While the autocorrect electronic tool has likely saved me from many typos in my writing, it is equally responsible for introducing random new ones.
Take for example a recent email update that I send out to the clan. I intended to use the term cul-de-sac. That phrase mysteriously autocorrected to cup-de-sac. Not a big deal, especially since it spawned a series of humorous responses. Cup-de-sac: now there's something that can hold water. And Well, that's really not my cup of tea. And For lunch, can I please have the half sandwich and cup-de-sac?
But some autocorrects can be more "flagrant". When my wife was traveling on I-75, she sent a text message on her progress when she stopped for lunch. It consisted of a single word: bludgeon. What?!

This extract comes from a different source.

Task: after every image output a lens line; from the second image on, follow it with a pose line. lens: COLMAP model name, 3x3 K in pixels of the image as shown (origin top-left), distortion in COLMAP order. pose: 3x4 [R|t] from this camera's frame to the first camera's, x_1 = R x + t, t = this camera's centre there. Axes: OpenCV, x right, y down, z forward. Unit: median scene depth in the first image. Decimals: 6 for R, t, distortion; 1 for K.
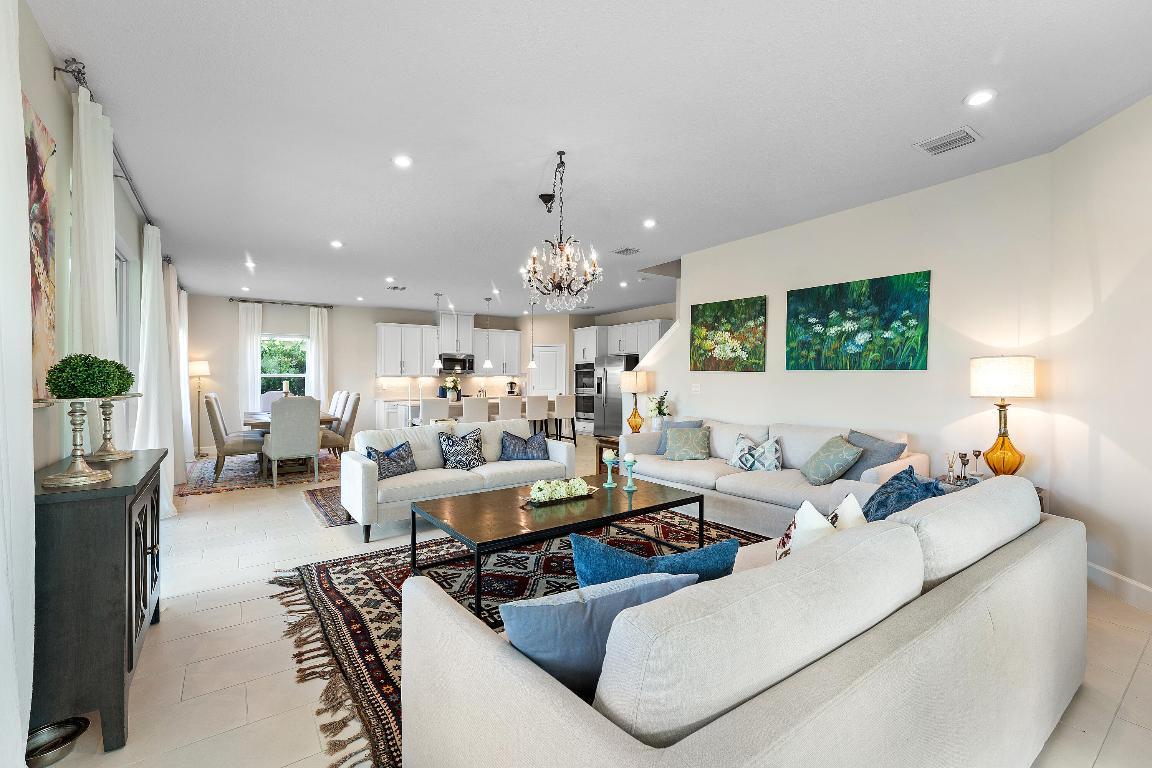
lens RADIAL K [[481.6, 0, 582.1], [0, 481.6, 378.7], [0, 0, 1]] dist [0.000125, 0.000720]
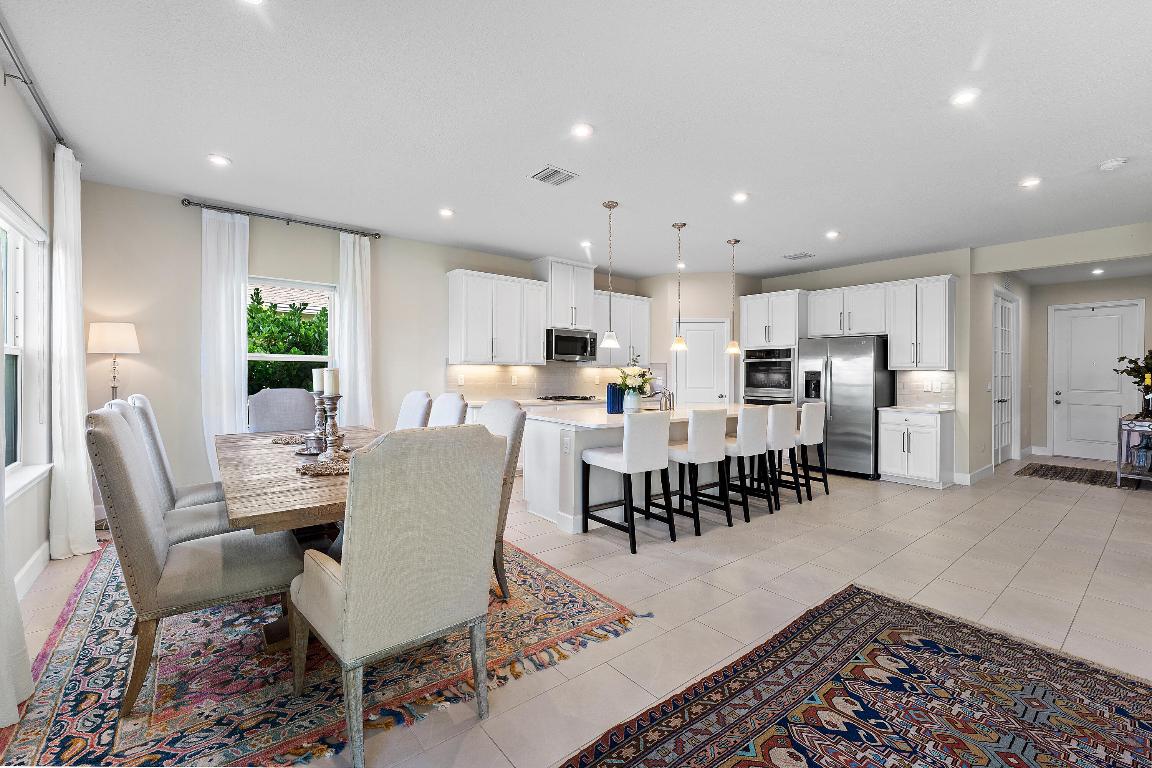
lens RADIAL K [[481.6, 0, 578.4], [0, 481.6, 377.4], [0, 0, 1]] dist [0.000125, 0.000720]
pose [[0.997948, 0.014918, 0.062261, -0.606363], [-0.015741, 0.999795, 0.012746, 0.003205], [-0.062058, -0.013700, 0.997979, 0.821178]]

Almost immediately, another message appeared with the word buffoon. I respectfully submit that I am not one of those!
The final text read Bluffton. Now that made sense. Bluffton is a town on I-75, about 140 miles north of Cincinnati.
Yet even this flagrant example of autocorrect had value. In addition to the enjoyment of re-telling the story, I used it in one of my novels: Running to Cover. One of the cities in the book actually has a neighborhood called Bluffton, so "bludgeon a buffoon in Bluffton" became a line in the story. So that was a fortunate autocorrect -- that double fortune cookie received at a Chinese restaurant probably helped.
Anyway, beware of those unexpected autocorrect topographical....topical geographical....typographical errors.